Я сильно закусил нижнюю губу, чтобы не расхохотаться, усадил ее на свободное место в вагоне трамвая и поставил рядом ее сумку. На остановке "Улица Короленко" мы вышли и поднялись вверх по улице Ленина, дом, 16.

Я извлек ключи из портмоне, открыл дверь, и мы вошли в квартиру, где немного пахло дымом и клопами, несмотря на мою предварительную санитарную уборку.

– Ты разве здесь живешь? – спросила Роза, входя в квартиру и не снимая обуви. – Чем тут пахнет, я никак не пойму? Мне тут одной страшно будет оставаться на ночь.

– Я буду с тобой, – сказал я.

– Мы вместе? Да ты что? Только после загса. А то пригласил девушку в чужой город и думаешь: она с опущенными крылышками будет перед тобой ходить и все твои желания выполнять. Как бы ни так. Ярославские девушки совсем не такие, как ты думаешь. У нас до замужества – никакого баловства.

– Хорошо, – произнес я как можно мягче, – сейчас мы говорить об этом не будем. Располагайся, иди, прими душ, а я накрою на стол, перекусим и выпьем за твой приезд, а что будет дальше, посмотрим.

– Я душиться не собираюсь. Чтоб принять душ, надо раздеваться, а я могу раздеться только после ...загса, а так ни за что.

– Ну, хорошо, ты гостья, и любое твое желание – для меня закон.

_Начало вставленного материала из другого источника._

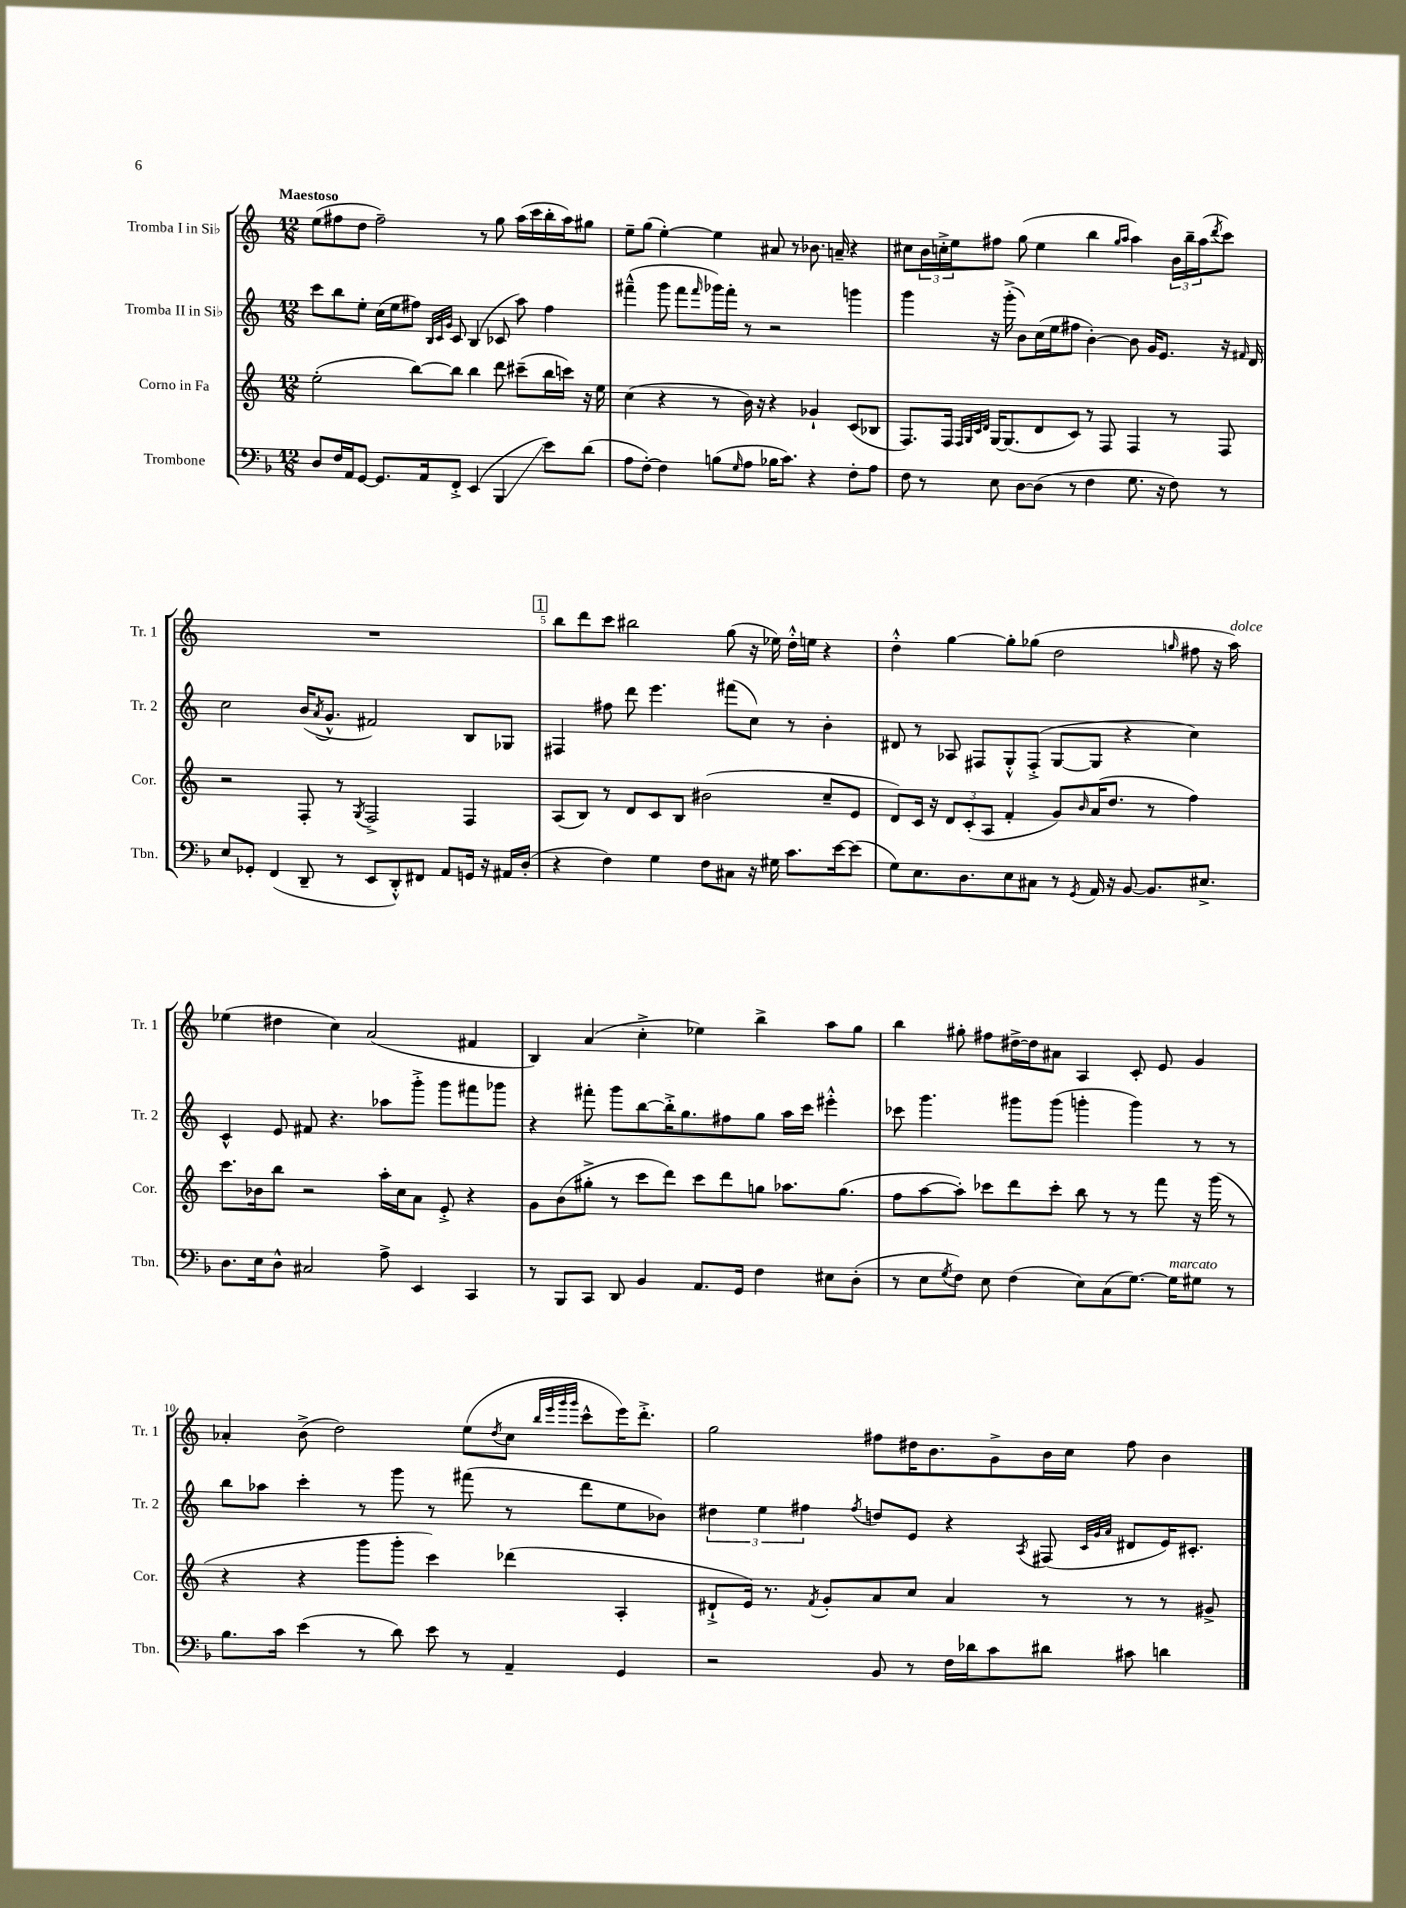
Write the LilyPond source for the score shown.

<<
\new StaffGroup <<
\new Staff = "s0" \with { instrumentName = "Tromba I in Sib" shortInstrumentName = "Tr. 1" } {
    \clef treble \key c \major \numericTimeSignature \time 12/8 \tempo "Maestoso"
    e''8( fis''8 d''8 fis''2--) r8 g''8 a''16( c'''16 b''16-. a''16) gis''8 |
    e''8-- g''8( e''4~-.) e''4 ais'8 r8 bes'8. a'16-- r4 |
    cis''8 \tuplet 3/2 { b'16 c''16-.-> e''16 } fis''8 g''8( e''4 b''4 \grace { g''16 a''16 } a''4) \tuplet 3/2 { b'16 b''16-- a''16( } \acciaccatura { d'''8 } c'''8) |
    R1. |
    \mark \markup { \box "1" } b''8 d'''8 c'''8 bis''2 g''8( r16 ees''16) d''16-.-^ e''16 r4 |
    d''4-.-^ g''4~ g''8-. ges''8( d''2 \grace { g''16 } fis''8 r16 a''16^\markup { \italic "dolce" }) |
    ees''4( dis''4 c''4) a'2( fis'4 |
    b4) a'4( c''4-.-> ees''4) b''4-> a''8 g''8 |
    b''4 gis''8-. fis''8 dis''16~-> dis''16 ais'8 a4 c'8-. e'8 g'4 |
    aes'4-. b'8->( d''2) e''8( \acciaccatura { d''8 } c''8 \grace { b''32 e'''32 g'''32 g'''32 } c'''8-^ e'''16) d'''8.-.-> |
    g''2 fis''8 dis''16 b'8. g'8-> b'16 c''16 fis''8 b'4 \bar "|." |
}
\new Staff = "s1" \with { instrumentName = "Tromba II in Sib" shortInstrumentName = "Tr. 2" } {
    \clef treble \key c \major \numericTimeSignature \time 12/8
    c'''8 b''8 e''8-. c''16( e''16 fis''8) \grace { b32 c'32 g'32 } c'8 b4( ces'8 a''8) fis''4 |
    fis'''4---^( g'''8 fis'''8 \grace { fis'''16 } ges'''16) fis'''16-. r8 r2 g'''4 |
    g'''4 r16 g'''16-.->( b'8) c''16( e''16 fis''8 b'4~-.) b'8 g'16 e'8. r16 \grace { fis'16 } d'16 |
    c''2 b'16( \acciaccatura { a'8 } g'8.-^ fis'2) b8 ges8 |
    \mark \markup { \box "1" } fis4 fis''8 d'''8 e'''4. fis'''8( c''8) r8 b'4-. |
    dis'8 r8 aes8 fis8 g8-.-^ fis8-.->( g8~ g8 r4 c''4) |
    c'4-^ e'8 fis'8 r4. aes''8 g'''8-.-> g'''8 fis'''8 ges'''8 |
    r4 fis'''8-. g'''8 b''8~ b''16-.-> g''8. fis''8 g''8 a''16 c'''16 eis'''4-.-^ |
    ces'''8 g'''4. gis'''8 gis'''8( g'''4-. g'''4) r8 r8 |
    b''8 aes''8 c'''4-. r8 g'''8 r8 fis'''8( r8 d'''8 e''8 bes'8) |
    \tuplet 3/2 { dis''4 e''4 fis''4 } \acciaccatura { fis''8 } d''8 e'8 r4 \acciaccatura { a8 } fis8( \grace { c'32 g'32 a'32 } dis'8 e'16) cis'8.-. \bar "|." |
}
\new Staff = "s2" \with { instrumentName = "Corno in Fa" shortInstrumentName = "Cor." } {
    \clef treble \key c \major \numericTimeSignature \time 12/8
    e''2-.( b''8~) b''8 b''4 d'''8 cis'''8--( b''16 c'''16) r16 e''16 |
    c''4( r4 r8 b'16) r16 r4 ges'4-! c'8( bes8 |
    f8.) f16 \grace { f32 g32 c'32 d'32 } g16~ g8.( d'8 c'8) r8 f8 f4 r8 f8 |
    r2 f8-. r8 \acciaccatura { g8 } f2-> f4 |
    \mark \markup { \box "1" } a8( b8) r8 d'8 c'8 b8 bis'2( c''8-- e'8 |
    d'8) c'16 r16 \tuplet 3/2 { d'8 c'8-.( a8 } f'4-. g'8) \grace { b'16 } a'16( d''8. r8 f''4) |
    c'''8. bes'16 b''8 r2 a''16-. c''16 a'8 e'8-.-> r4 |
    g'8 b'8( gis''8-.-> r8 c'''8 d'''8) c'''8 d'''8 g''8 aes''8. g''8.( |
    f''8 a''8~ a''8-.) ces'''8 d'''8 ces'''8-. b''8 r8 r8 f'''8 r16 g'''16( r8 |
    r4 r4 g'''8 g'''8-. c'''4) des'''4( a4-. |
    dis'8-!-> e'16) r8. \acciaccatura { f'8 } g'8-. a'8 c''8 a'4 r8 r8 r8 gis'8-> \bar "|." |
}
\new Staff = "s3" \with { instrumentName = "Trombone" shortInstrumentName = "Tbn." } {
    \clef bass \key f \major \numericTimeSignature \time 12/8
    d8 f16 a,16 g,8~ g,8. a,16 f,8-.-> e,4( bes,,4\glissando e'8) d'8( |
    a8 f8~-.) f4 b8( \grace { g16 } a8 bes16 c'8.) r4 f8-. a8 |
    f8 r8 e8 d8~ d8( r8 f4 g8. r16 f8) r8 |
    e8 ges,8-. f,4( d,8-- r8 e,8 d,8-.-^) fis,8 a,8 g,16 r16 ais,16 d16-.( |
    \mark \markup { \box "1" } r4 f4) g4 f8 cis8 r16 gis16 c'8. e'16~ e'8( |
    g8) e8. d8. e8 cis8 r8 \acciaccatura { g,8 } a,16 r16 bes,8~ bes,8. eis8.-> |
    d8. e16 d8-^ cis2 a8-> e,4 c,4 |
    r8 bes,,8 c,8 d,8 bes,4 a,8. g,16 f4 eis8 d8-.( |
    r8 e8 \acciaccatura { g8 } f8) e8 f4( e8) c8( g8.~) g16^\markup { \italic "marcato" } gis8 r8 |
    bes8. c'16 e'4( r8 d'8) e'8 r8 a,4-- g,4 |
    r2 bes,8 r8 f16 des'16 c'8 dis'8 cis'8 d'4 \bar "|." |
}
>>
>>
\layout { \context { \Score \override BarNumber.break-visibility = ##(#f #t #t) barNumberVisibility = #(every-nth-bar-number-visible 5) } }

Скажешь мне: уйди, я хочу остаться одна, я уйду, скажешь: ложись под кровать, потому что я одна боюсь в чужом доме, я лягу, и буду сопеть в две дырки.

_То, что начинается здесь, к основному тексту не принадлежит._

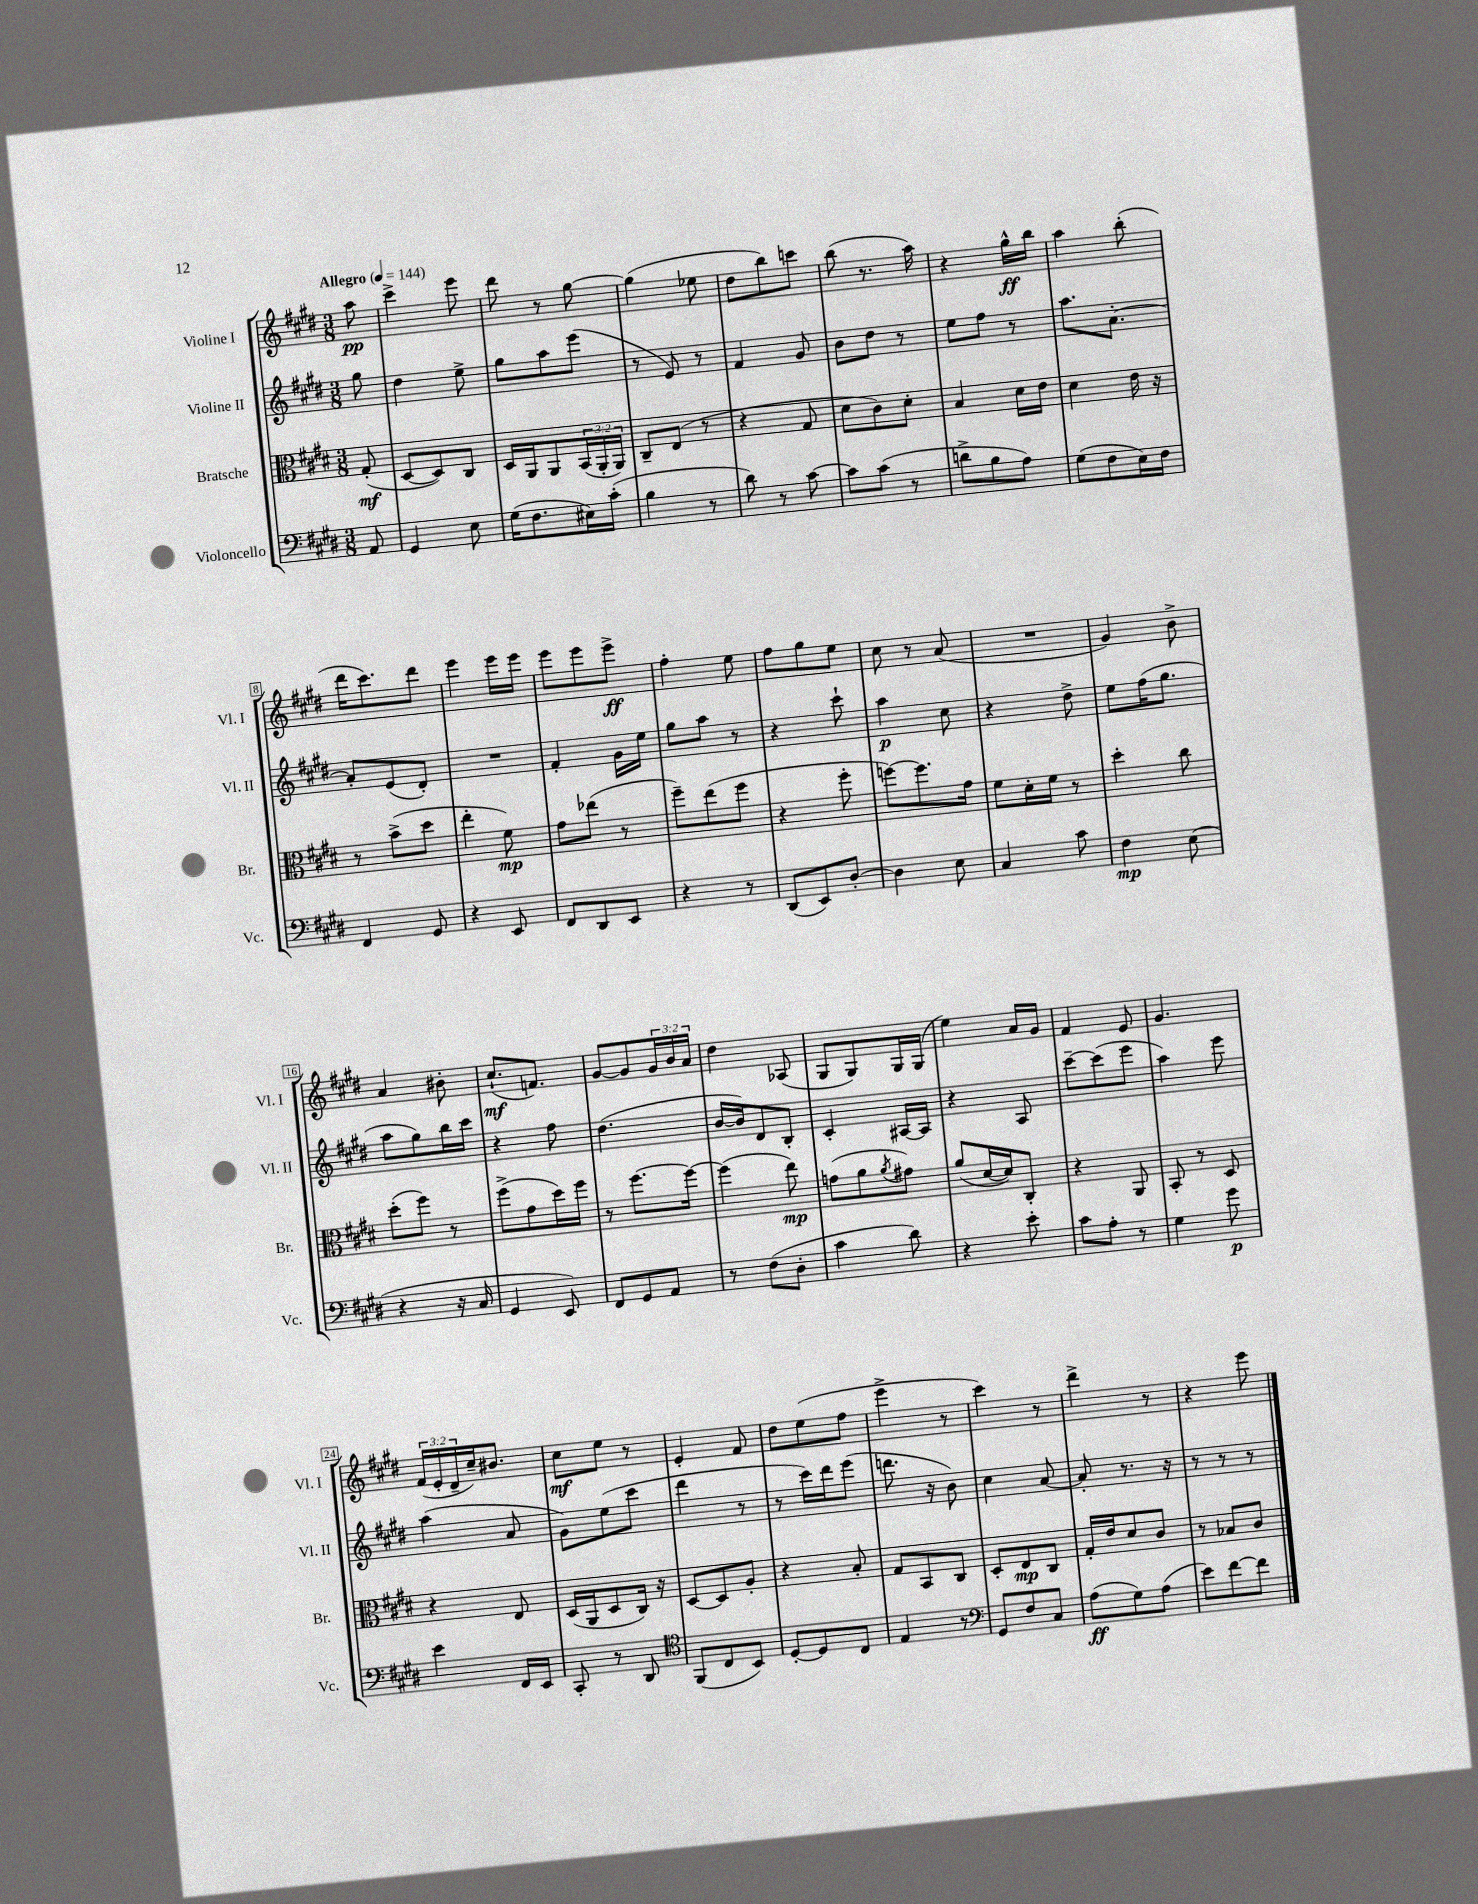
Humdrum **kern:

– Хи, хи, так оно и будет, – произнесла Роза, глядя на меня подозрительно.

После скромного ужина с вином, которое Роза не пила, а только дважды пригубила, я расстелил скрипучую железную кровать – полуторку, начал снимать рубашку.

– А где я буду спать? – тревожным голосом спросила она.

– Как где? со мной.

– После, после.

– После чего?

– После того, как ты на мне женишься. Ты что думаешь, я приехала в такую даль, чтобы заниматься этим? ты для этого меня вызвал? Я не такая дура, как ты думаешь.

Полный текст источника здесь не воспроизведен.